Text for analysis>
UN Report Warns Record Military Spending Threatens Peace and Development Goals

According to the Stockholm International Peace Research Institute, worldwide military expenditure hit $2.7 trillion in 2024, representing a 9 percent increase from 2023.


Devdiscourse News Desk | New York | Updated: 10-09-2025 13:29 IST | Created: 10-09-2025 13:29 IST
UN Report Warns Record Military Spending Threatens Peace and Development Goals
Guterres cautioned that excessive military spending often has the opposite effect of its intended purpose. Image Credit: Twitter(@narendramodi)

Global military spending has reached historic highs, raising alarm at the United Nations about its devastating impact on peace, stability, and sustainable development. A new report by UN Secretary-General António Guterres, titled The Security We Need: Rebalancing Military Spending for a Sustainable and Peaceful Future, warns that the current trajectory risks undermining both the UN Charter and the 2030 Sustainable Development Goals (SDGs).

Military Spending at Record Levels

According to the Stockholm International Peace Research Institute, worldwide military expenditure hit $2.7 trillion in 2024, representing a 9 percent increase from 2023. This marks the highest level of global defense spending in modern history. If unchecked, spending is projected to soar to $6.6 trillion by 2035.

Try it> Say whether each statement agrees with the military spending article, answering yes or no and quoting the words that decide it. 1. Worldwide military expenditure reached $2.7 trillion in 2024. 2. That figure was a 6 percent increase from 2023. 3. Spending is projected to reach $6.6 trillion by 2030. These entries come from a separate source, unrelated to the article.

Entries from a dataset>
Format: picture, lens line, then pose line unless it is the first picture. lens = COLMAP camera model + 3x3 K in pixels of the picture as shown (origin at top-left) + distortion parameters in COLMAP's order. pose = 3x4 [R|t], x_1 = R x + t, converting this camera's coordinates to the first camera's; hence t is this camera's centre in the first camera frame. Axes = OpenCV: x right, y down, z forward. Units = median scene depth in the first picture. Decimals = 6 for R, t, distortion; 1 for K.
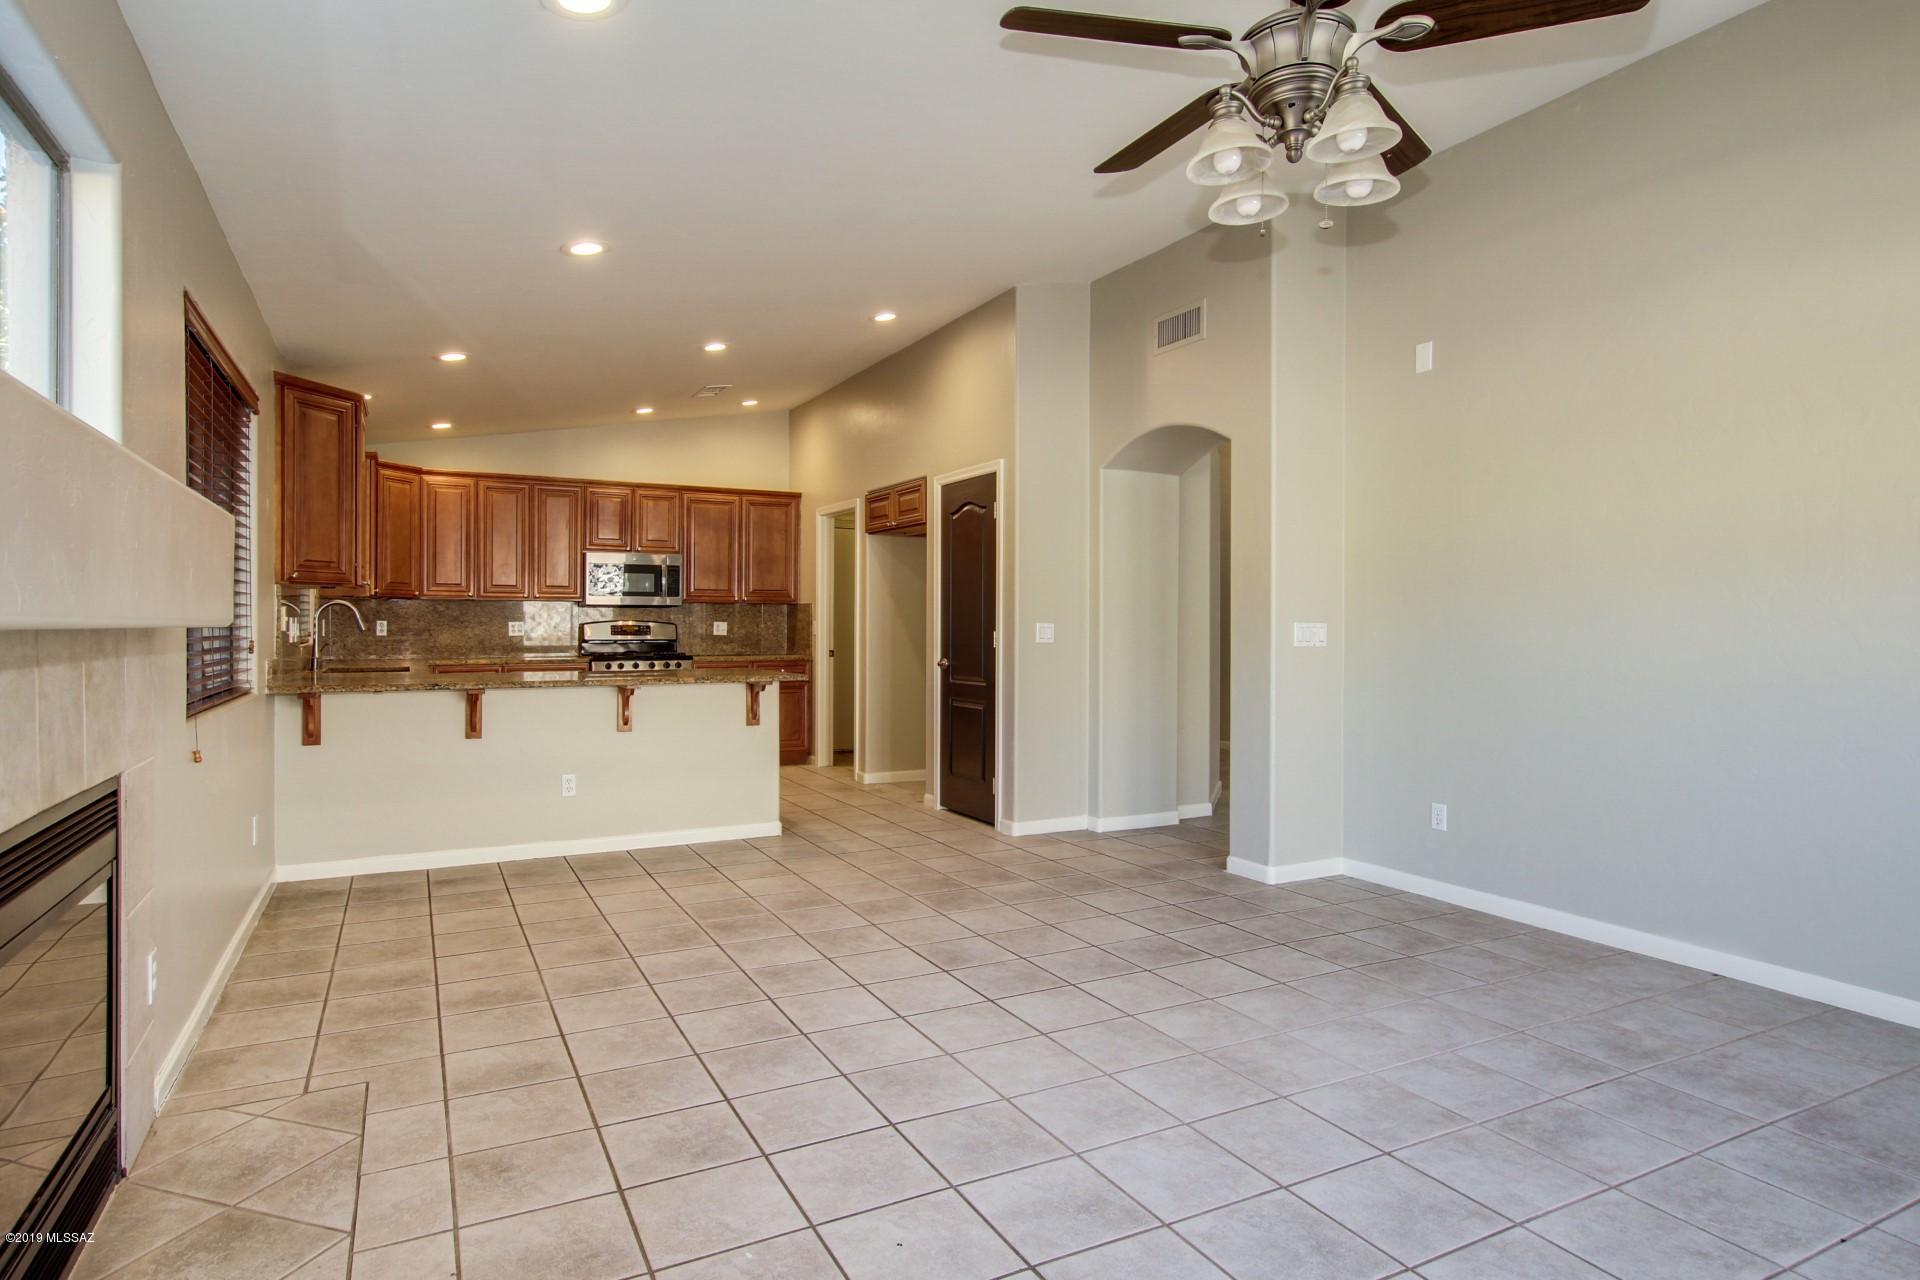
lens RADIAL K [[1029.3, 0, 965.9], [0, 1029.3, 635.9], [0, 0, 1]] dist [0.001285, 0.001380]
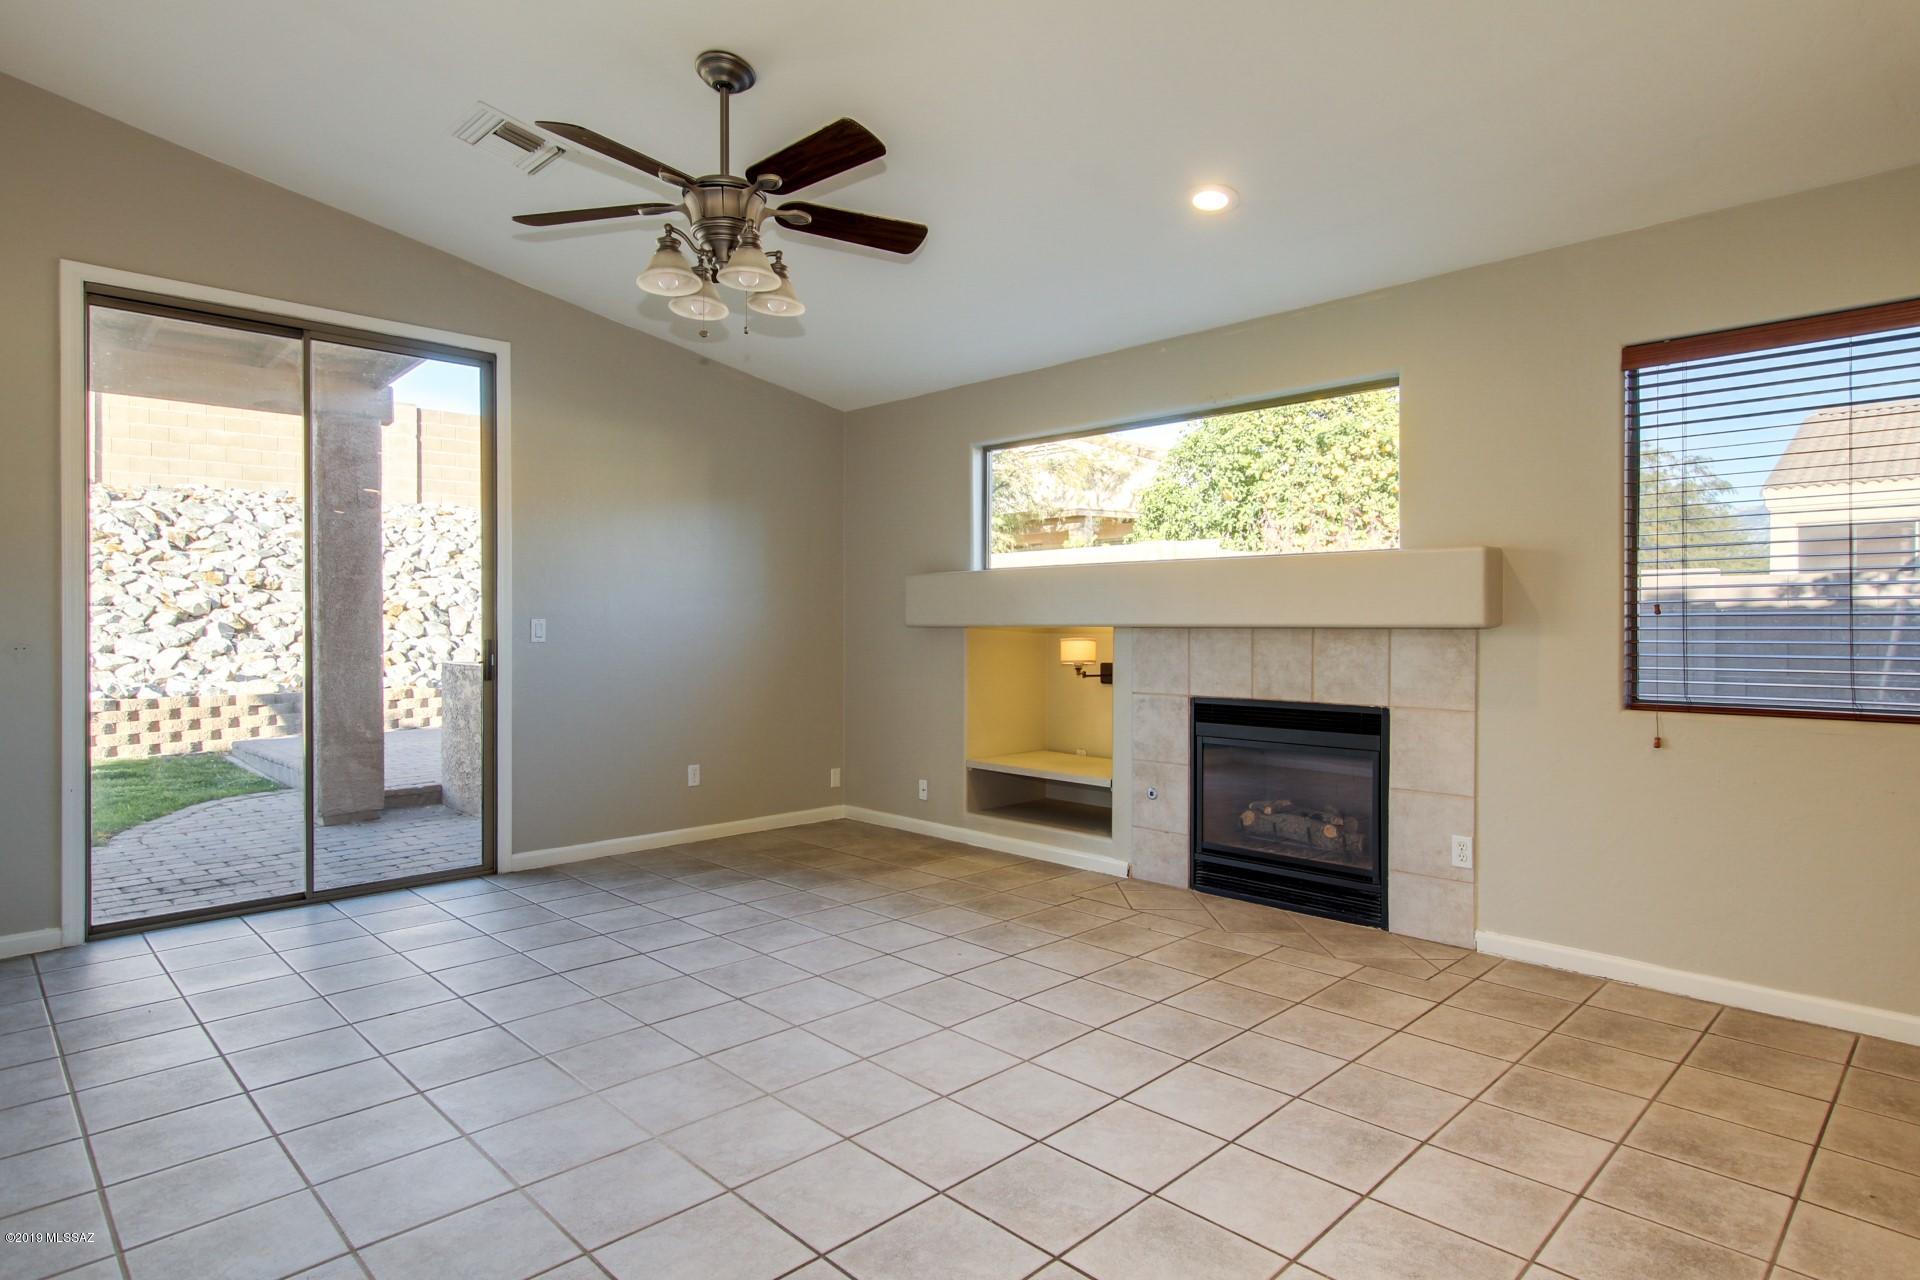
lens RADIAL K [[1029.3, 0, 968.3], [0, 1029.3, 626.9], [0, 0, 1]] dist [0.001285, 0.001380]
pose [[-0.955039, -0.001758, -0.296474, 0.331299], [-0.004513, 0.999953, 0.008609, -0.018759], [0.296445, 0.009560, -0.955002, 1.929032]]
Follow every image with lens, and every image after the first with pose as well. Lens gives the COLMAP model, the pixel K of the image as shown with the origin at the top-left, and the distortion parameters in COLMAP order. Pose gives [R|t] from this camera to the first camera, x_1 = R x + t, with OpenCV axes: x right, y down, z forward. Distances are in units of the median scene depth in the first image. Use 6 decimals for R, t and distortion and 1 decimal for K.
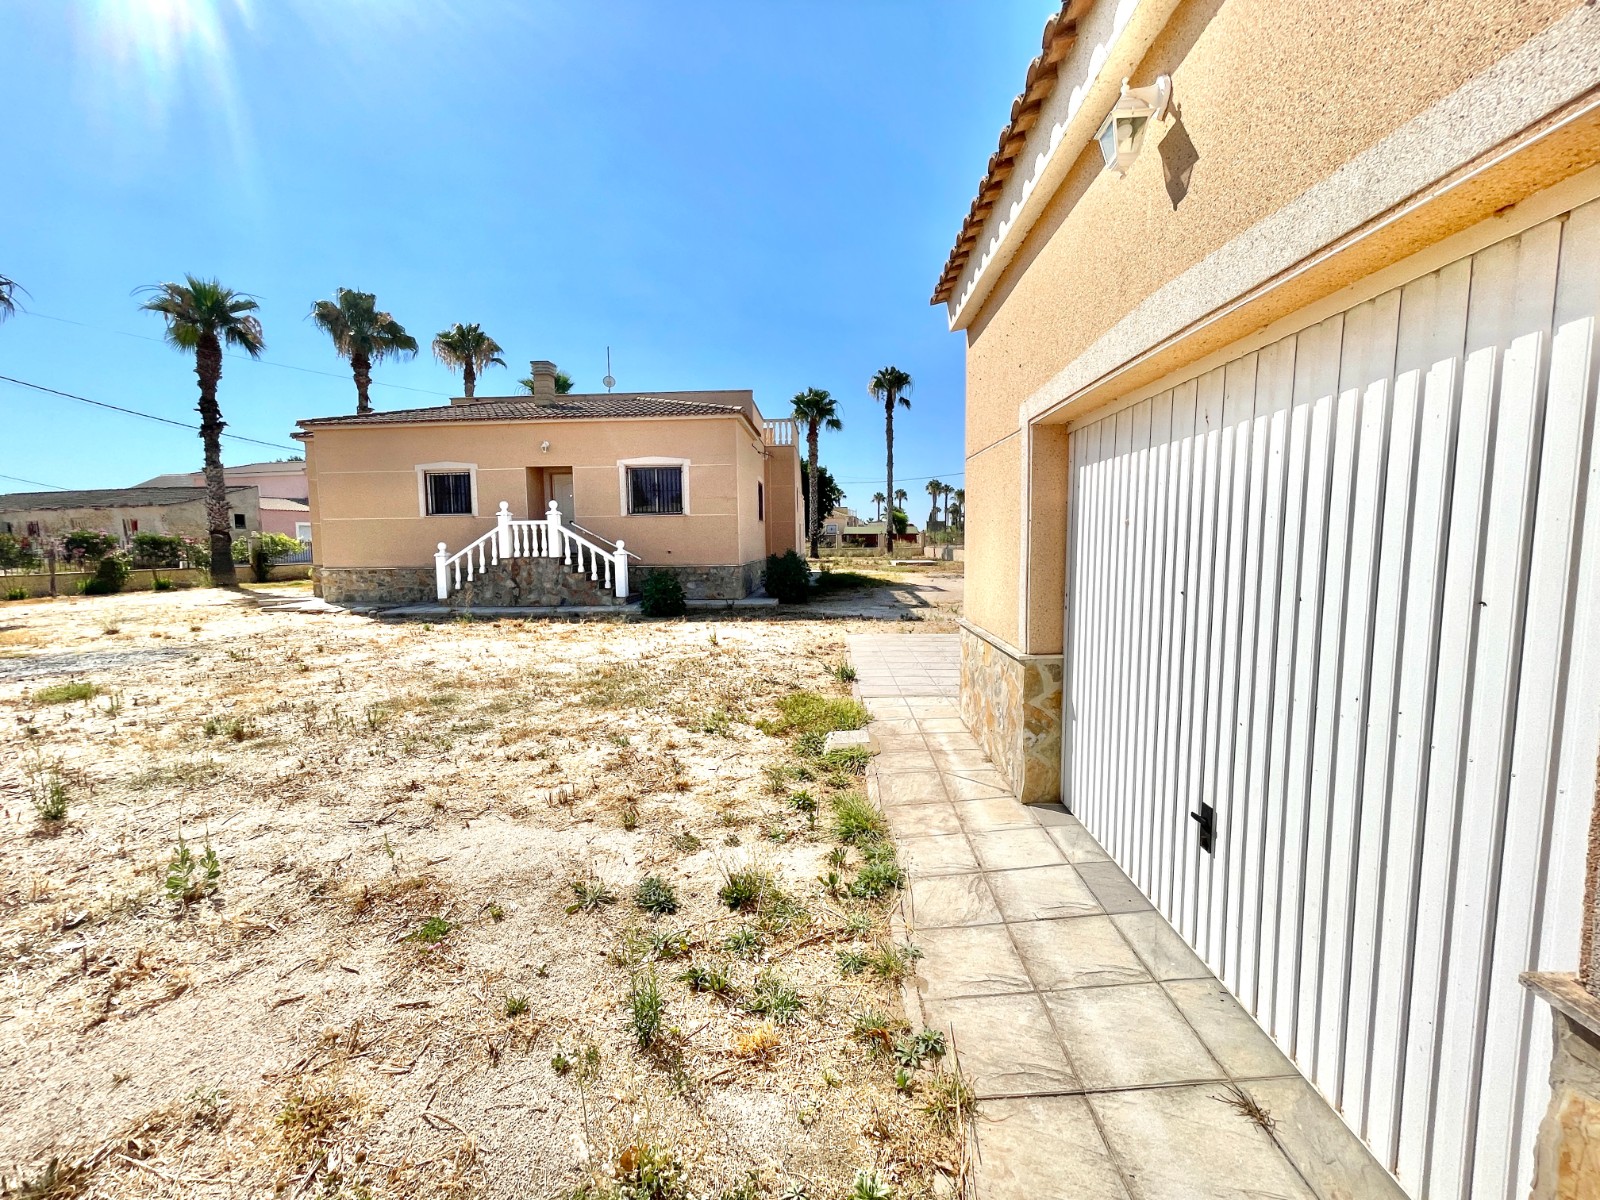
lens RADIAL K [[650.9, 0, 808.3], [0, 650.9, 597.1], [0, 0, 1]] dist [0.002240, -0.000020]
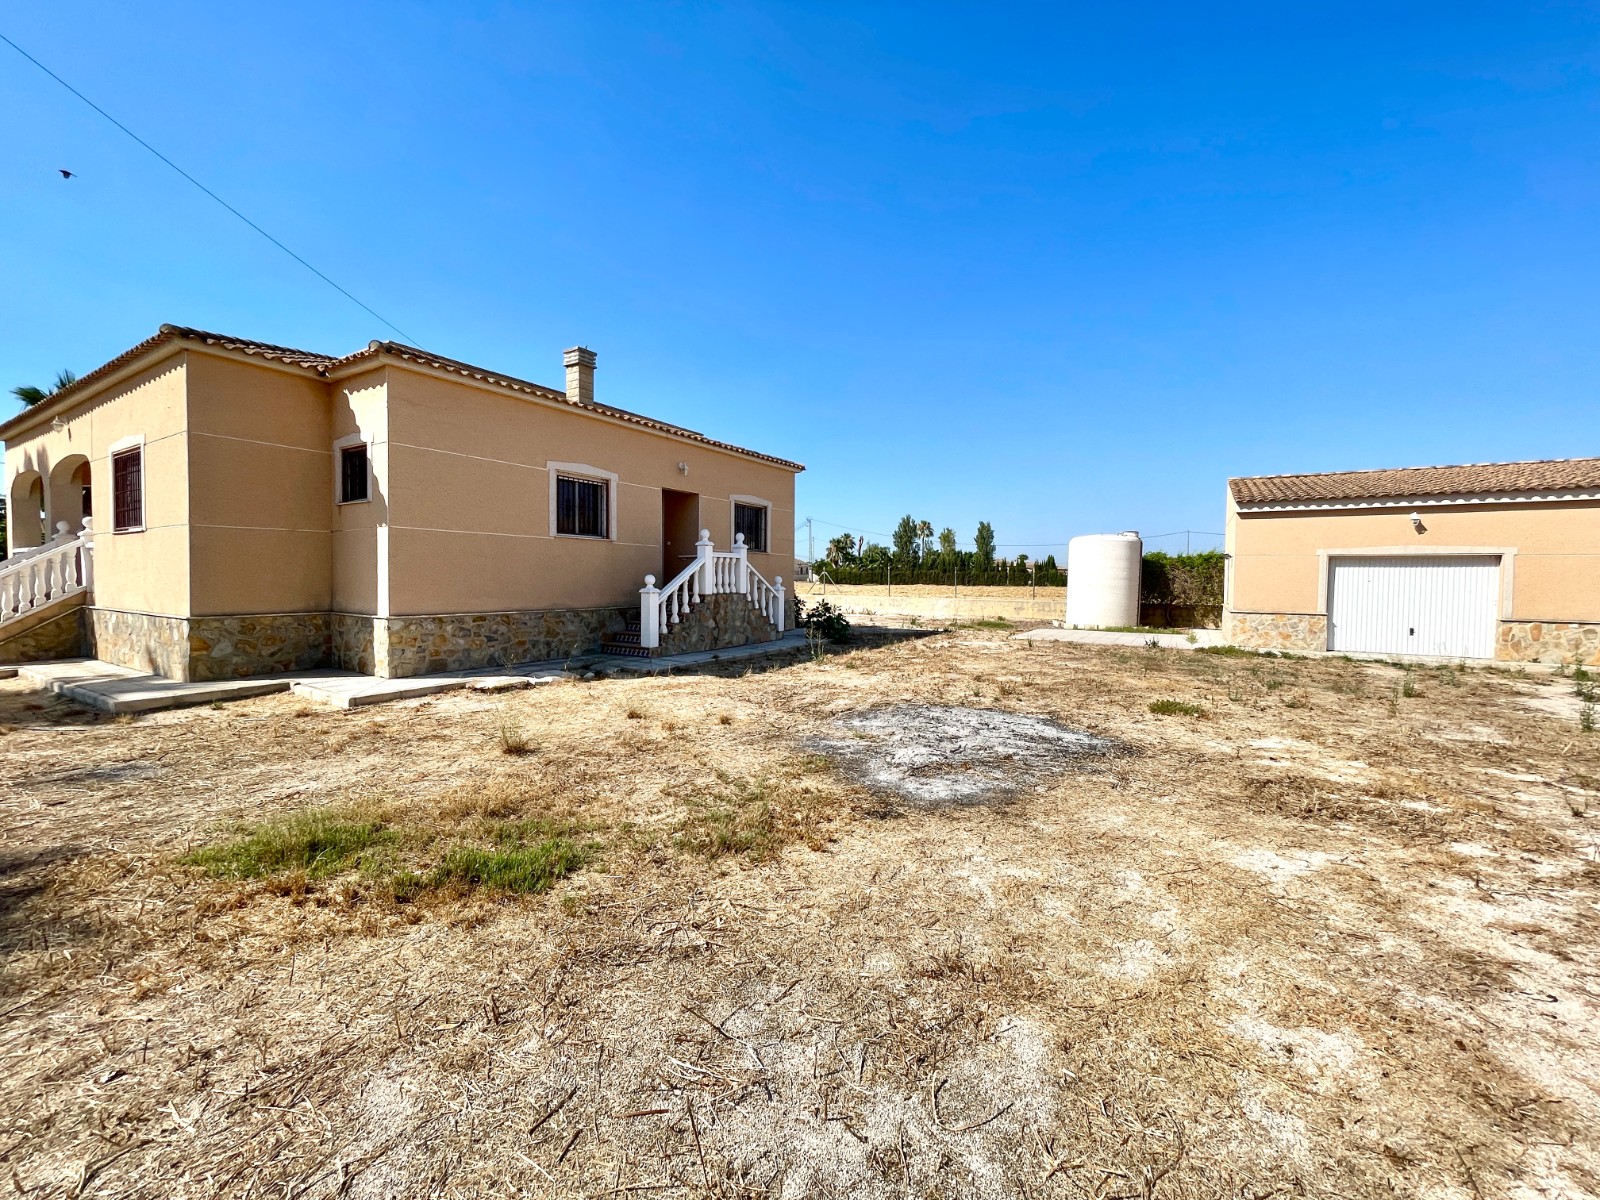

Answer section>
1. Yes: "worldwide military expenditure hit $2.7 trillion in 2024"
2. No: "representing a 9 percent increase from 2023"
3. No: "spending is projected to soar to $6.6 trillion by 2035"